-- Material provided follows --
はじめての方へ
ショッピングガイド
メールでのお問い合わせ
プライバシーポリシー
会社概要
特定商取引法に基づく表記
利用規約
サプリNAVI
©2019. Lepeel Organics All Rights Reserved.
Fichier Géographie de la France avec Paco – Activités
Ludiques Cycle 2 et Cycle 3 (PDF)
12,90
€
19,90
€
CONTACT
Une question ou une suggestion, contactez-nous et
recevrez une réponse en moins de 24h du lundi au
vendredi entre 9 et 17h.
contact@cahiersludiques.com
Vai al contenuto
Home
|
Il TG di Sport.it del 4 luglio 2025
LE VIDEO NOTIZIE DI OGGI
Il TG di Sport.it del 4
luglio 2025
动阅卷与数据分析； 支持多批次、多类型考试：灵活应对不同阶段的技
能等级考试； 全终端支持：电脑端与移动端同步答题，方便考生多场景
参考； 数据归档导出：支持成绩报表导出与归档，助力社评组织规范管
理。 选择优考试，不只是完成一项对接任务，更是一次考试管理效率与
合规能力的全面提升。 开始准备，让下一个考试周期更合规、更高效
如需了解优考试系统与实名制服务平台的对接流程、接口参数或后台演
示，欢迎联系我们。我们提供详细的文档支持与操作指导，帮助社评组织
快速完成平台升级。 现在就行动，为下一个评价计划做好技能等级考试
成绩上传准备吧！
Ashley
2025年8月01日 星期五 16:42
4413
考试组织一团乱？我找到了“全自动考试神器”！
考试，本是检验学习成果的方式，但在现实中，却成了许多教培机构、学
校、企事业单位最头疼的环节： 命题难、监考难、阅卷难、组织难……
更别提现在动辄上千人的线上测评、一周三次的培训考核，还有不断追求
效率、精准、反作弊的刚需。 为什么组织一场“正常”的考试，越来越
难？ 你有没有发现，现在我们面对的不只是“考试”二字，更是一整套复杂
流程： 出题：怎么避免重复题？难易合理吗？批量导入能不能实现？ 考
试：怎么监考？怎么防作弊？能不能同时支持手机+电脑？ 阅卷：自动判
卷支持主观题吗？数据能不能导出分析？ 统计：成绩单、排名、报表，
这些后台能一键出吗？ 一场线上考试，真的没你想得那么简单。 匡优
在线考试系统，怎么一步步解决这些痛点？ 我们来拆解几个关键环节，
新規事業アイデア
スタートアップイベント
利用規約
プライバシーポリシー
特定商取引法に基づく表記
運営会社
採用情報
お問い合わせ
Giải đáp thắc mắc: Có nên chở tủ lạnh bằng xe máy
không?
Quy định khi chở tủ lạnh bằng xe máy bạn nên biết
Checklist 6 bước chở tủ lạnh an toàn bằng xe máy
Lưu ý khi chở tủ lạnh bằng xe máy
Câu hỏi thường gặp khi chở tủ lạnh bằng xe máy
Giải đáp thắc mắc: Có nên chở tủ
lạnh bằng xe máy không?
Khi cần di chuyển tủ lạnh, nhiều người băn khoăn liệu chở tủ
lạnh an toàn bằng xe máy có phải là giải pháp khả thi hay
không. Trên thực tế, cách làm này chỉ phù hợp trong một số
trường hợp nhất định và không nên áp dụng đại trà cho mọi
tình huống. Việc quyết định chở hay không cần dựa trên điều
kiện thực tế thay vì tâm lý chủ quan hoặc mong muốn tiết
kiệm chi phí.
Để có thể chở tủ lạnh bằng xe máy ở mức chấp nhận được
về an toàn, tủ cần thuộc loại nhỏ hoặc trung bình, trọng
-- Material provided concluded --
-- Material provided follows --
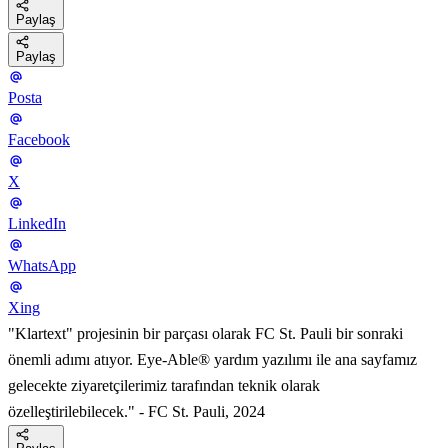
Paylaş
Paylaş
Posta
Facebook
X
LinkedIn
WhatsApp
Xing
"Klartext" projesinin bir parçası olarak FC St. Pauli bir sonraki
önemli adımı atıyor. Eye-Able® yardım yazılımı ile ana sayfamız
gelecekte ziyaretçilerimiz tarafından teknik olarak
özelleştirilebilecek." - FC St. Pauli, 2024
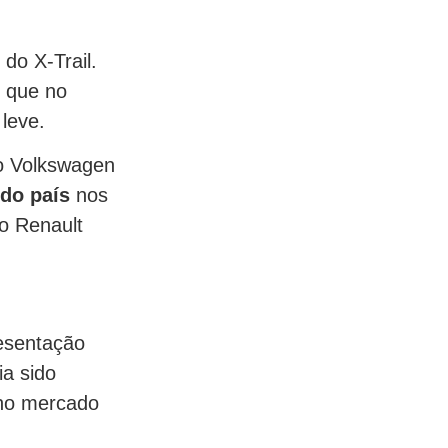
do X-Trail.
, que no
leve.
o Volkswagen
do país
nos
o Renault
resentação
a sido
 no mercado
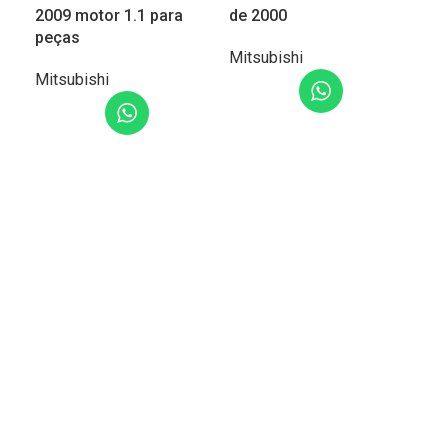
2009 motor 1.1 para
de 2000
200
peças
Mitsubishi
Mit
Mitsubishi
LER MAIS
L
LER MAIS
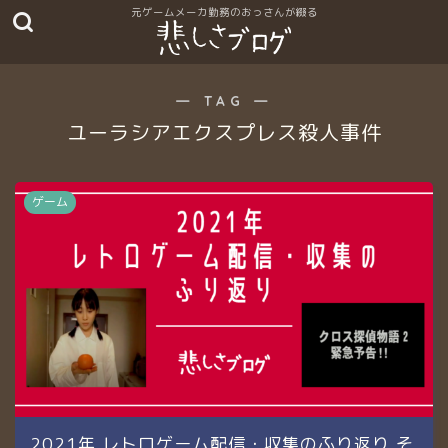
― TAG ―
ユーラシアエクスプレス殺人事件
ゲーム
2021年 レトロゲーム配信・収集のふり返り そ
-- Material provided concluded --
-- Material provided follows --
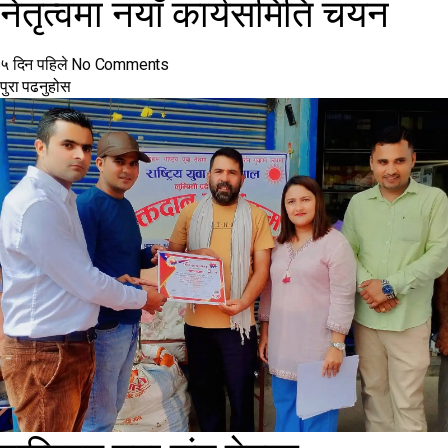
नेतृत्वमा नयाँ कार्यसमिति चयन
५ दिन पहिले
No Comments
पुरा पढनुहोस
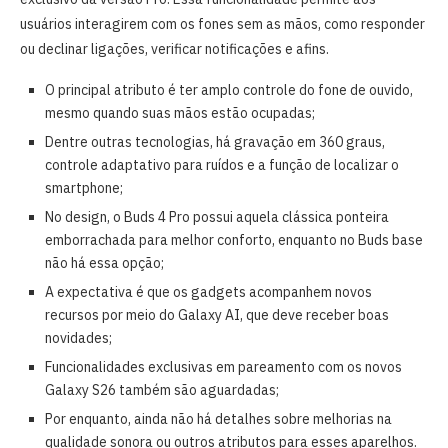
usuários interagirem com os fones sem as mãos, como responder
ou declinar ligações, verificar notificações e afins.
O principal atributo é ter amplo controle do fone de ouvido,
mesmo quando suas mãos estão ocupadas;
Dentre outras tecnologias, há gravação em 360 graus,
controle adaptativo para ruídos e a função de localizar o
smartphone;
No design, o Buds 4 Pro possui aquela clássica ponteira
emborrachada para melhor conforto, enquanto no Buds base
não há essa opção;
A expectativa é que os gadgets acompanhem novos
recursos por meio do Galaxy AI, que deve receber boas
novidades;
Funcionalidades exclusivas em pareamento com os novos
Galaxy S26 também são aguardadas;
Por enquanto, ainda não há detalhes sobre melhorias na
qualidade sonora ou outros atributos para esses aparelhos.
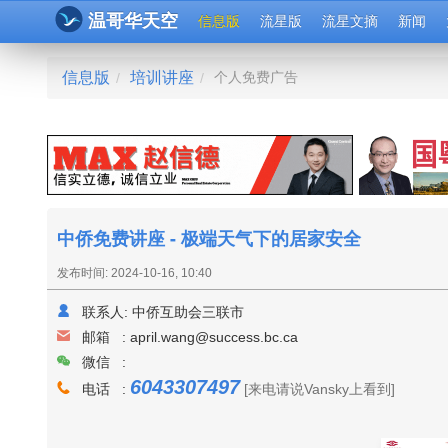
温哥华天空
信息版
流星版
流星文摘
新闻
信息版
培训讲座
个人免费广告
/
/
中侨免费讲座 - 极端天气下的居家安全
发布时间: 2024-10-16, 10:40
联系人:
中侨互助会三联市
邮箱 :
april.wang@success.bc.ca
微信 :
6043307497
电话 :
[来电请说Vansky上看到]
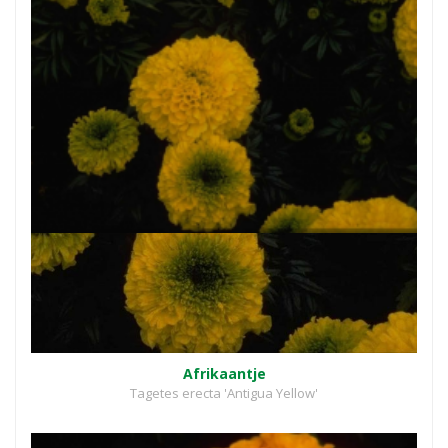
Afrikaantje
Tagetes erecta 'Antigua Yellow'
-- Material provided concluded --
### What you need to do:
Render the listing lines as a numbered list, from the line containing "usuários interagirem com" through the line containing "Tagetes erecta 'Antigua Yellow'", with both of those lines included. Omit any blank lines and leave the pictures out.

### Completed exercise:
1. usuários interagirem com os fones sem as mãos, como responder
2. ou declinar ligações, verificar notificações e afins.
3. O principal atributo é ter amplo controle do fone de ouvido,
4. mesmo quando suas mãos estão ocupadas;
5. Dentre outras tecnologias, há gravação em 360 graus,
6. controle adaptativo para ruídos e a função de localizar o
7. smartphone;
8. No design, o Buds 4 Pro possui aquela clássica ponteira
9. emborrachada para melhor conforto, enquanto no Buds base
10. não há essa opção;
11. A expectativa é que os gadgets acompanhem novos
12. recursos por meio do Galaxy AI, que deve receber boas
13. novidades;
14. Funcionalidades exclusivas em pareamento com os novos
15. Galaxy S26 também são aguardadas;
16. Por enquanto, ainda não há detalhes sobre melhorias na
17. qualidade sonora ou outros atributos para esses aparelhos.
18. 温哥华天空
19. 信息版
20. 流星版
21. 流星文摘
22. 新闻
23. 信息版
24. 培训讲座
25. 个人免费广告
26. /
27. /
28. 中侨免费讲座 - 极端天气下的居家安全
29. 发布时间: 2024-10-16, 10:40
30. 联系人:
31. 中侨互助会三联市
32. 邮箱 :
33. april.wang@success.bc.ca
34. 微信 :
35. 6043307497
36. 电话 :
37. [来电请说Vansky上看到]
38. Afrikaantje
39. Tagetes erecta 'Antigua Yellow'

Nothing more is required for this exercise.